• [Task to complete]: Show every line below where "casing" can be found.

Data extracted from a collection
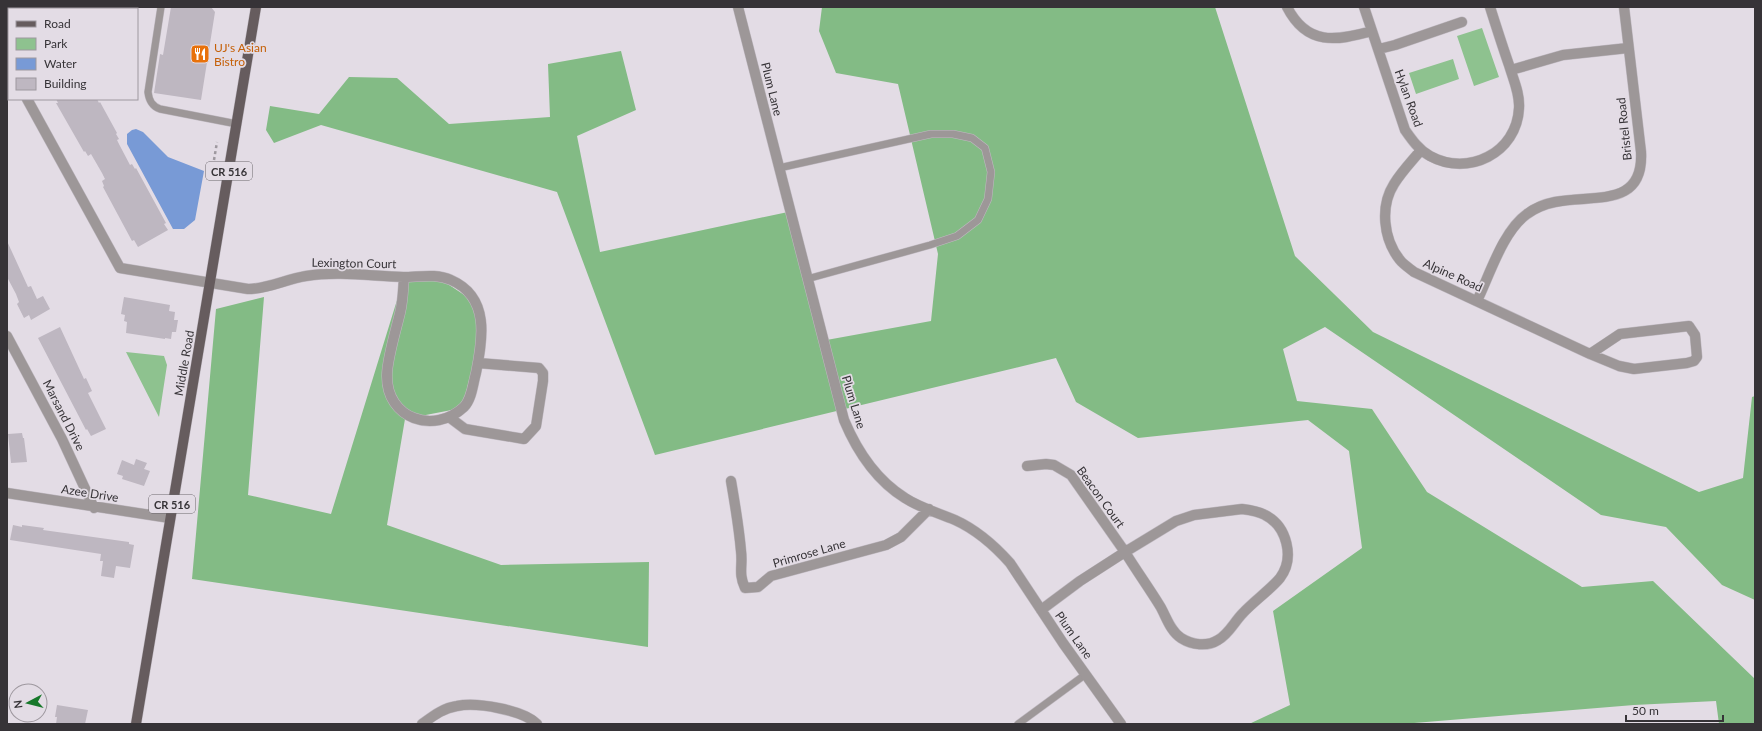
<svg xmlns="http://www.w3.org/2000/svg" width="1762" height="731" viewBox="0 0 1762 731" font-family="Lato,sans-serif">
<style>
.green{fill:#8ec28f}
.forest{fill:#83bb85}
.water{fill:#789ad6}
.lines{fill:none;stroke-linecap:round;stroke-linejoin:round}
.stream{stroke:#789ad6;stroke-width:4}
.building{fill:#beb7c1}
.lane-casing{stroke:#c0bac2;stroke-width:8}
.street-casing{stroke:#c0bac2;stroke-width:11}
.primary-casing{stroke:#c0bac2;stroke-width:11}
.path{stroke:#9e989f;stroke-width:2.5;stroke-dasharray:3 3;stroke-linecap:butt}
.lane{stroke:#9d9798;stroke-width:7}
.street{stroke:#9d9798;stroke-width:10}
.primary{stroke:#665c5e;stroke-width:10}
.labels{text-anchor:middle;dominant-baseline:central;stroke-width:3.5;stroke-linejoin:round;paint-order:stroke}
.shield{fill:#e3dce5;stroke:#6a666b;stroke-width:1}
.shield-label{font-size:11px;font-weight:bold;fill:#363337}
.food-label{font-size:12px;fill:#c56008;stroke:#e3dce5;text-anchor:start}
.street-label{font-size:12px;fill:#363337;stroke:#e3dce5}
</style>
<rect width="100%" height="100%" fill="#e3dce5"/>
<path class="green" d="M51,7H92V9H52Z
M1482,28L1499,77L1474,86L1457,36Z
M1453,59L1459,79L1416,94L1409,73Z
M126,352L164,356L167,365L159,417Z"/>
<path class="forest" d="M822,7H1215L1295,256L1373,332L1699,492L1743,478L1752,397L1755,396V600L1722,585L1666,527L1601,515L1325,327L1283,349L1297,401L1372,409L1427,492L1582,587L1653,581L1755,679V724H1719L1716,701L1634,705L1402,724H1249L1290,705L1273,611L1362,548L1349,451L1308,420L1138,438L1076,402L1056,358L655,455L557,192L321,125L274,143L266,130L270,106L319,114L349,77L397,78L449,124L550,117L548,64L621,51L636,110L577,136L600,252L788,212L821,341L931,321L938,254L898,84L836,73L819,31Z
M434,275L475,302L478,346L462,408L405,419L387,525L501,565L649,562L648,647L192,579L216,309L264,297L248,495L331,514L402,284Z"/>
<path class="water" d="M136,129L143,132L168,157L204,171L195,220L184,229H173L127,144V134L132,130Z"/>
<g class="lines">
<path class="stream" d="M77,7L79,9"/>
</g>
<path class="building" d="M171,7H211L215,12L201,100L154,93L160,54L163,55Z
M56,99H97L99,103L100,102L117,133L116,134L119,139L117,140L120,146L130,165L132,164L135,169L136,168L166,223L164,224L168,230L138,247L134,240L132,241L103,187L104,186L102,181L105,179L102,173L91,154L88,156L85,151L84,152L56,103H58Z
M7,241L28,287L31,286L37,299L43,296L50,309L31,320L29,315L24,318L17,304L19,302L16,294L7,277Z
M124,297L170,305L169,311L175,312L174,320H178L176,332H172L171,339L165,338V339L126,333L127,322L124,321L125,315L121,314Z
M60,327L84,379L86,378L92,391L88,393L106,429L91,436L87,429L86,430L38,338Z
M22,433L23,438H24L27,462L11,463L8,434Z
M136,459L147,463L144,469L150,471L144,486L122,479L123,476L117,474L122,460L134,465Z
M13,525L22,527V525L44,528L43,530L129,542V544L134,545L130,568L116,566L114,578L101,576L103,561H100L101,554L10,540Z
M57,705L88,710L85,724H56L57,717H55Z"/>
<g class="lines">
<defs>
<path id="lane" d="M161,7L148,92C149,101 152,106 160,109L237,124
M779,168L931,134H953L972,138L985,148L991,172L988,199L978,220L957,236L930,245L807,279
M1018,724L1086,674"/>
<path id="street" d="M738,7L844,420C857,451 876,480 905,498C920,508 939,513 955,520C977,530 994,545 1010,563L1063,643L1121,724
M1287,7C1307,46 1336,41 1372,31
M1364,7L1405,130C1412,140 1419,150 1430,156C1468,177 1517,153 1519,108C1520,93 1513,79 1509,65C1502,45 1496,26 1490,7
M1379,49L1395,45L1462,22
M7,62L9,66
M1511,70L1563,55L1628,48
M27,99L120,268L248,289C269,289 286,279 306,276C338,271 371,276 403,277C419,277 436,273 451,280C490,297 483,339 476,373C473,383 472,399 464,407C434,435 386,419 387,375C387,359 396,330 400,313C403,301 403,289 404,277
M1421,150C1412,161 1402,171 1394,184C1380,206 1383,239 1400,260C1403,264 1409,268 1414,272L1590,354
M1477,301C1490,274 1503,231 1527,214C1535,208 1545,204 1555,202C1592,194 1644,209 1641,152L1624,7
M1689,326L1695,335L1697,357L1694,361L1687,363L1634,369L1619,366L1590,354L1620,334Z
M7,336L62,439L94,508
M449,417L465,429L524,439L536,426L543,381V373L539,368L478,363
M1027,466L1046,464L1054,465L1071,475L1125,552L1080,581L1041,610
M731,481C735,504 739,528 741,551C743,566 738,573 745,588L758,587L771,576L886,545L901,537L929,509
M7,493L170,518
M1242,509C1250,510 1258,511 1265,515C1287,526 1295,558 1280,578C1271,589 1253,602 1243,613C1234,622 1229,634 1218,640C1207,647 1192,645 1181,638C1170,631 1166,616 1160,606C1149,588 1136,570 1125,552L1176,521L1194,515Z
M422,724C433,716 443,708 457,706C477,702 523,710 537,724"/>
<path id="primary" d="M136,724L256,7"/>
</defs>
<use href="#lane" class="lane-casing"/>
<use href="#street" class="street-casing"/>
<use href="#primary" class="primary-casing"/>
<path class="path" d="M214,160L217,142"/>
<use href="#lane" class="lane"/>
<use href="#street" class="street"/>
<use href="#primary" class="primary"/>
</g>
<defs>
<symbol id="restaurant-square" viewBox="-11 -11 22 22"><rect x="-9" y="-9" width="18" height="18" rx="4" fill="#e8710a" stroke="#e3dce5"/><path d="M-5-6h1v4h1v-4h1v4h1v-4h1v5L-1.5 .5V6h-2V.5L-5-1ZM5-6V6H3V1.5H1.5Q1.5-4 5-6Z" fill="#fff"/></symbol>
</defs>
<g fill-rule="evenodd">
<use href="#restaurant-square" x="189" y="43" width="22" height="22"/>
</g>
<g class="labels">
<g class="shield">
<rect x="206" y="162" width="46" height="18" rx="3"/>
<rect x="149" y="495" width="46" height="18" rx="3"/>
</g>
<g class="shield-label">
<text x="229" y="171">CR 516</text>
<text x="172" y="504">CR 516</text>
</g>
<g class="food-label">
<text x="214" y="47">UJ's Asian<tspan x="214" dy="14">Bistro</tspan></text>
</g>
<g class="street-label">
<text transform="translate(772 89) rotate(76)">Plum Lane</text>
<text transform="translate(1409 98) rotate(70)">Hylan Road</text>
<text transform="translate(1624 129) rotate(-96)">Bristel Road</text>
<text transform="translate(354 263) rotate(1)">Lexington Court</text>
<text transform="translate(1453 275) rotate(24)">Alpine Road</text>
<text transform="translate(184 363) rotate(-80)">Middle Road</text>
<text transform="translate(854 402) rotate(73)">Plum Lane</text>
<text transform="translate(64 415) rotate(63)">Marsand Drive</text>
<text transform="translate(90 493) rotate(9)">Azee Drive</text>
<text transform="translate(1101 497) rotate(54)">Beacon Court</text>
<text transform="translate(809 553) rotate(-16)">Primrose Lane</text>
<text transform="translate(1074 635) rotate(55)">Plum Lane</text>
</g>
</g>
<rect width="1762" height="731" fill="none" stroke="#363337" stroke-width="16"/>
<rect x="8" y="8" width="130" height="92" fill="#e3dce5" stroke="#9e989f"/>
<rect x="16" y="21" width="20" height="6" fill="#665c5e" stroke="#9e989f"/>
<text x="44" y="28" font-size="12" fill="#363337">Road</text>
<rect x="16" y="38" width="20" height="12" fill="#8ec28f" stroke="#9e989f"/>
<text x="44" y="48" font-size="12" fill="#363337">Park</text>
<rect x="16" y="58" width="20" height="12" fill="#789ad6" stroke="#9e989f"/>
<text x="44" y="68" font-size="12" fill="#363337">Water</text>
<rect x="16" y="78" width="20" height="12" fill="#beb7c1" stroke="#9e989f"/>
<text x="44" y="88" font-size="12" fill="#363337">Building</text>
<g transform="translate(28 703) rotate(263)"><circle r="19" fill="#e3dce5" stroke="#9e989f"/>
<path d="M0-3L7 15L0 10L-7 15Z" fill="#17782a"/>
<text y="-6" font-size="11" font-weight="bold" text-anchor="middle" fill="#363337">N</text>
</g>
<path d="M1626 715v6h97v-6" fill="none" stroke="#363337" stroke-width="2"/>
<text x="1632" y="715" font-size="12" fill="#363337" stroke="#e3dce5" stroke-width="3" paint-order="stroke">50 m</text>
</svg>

• [Reply to the exercise]:
.lane-casing{stroke:#c0bac2;stroke-width:8}
.street-casing{stroke:#c0bac2;stroke-width:11}
.primary-casing{stroke:#c0bac2;stroke-width:11}
<use href="#lane" class="lane-casing"/>
<use href="#street" class="street-casing"/>
<use href="#primary" class="primary-casing"/>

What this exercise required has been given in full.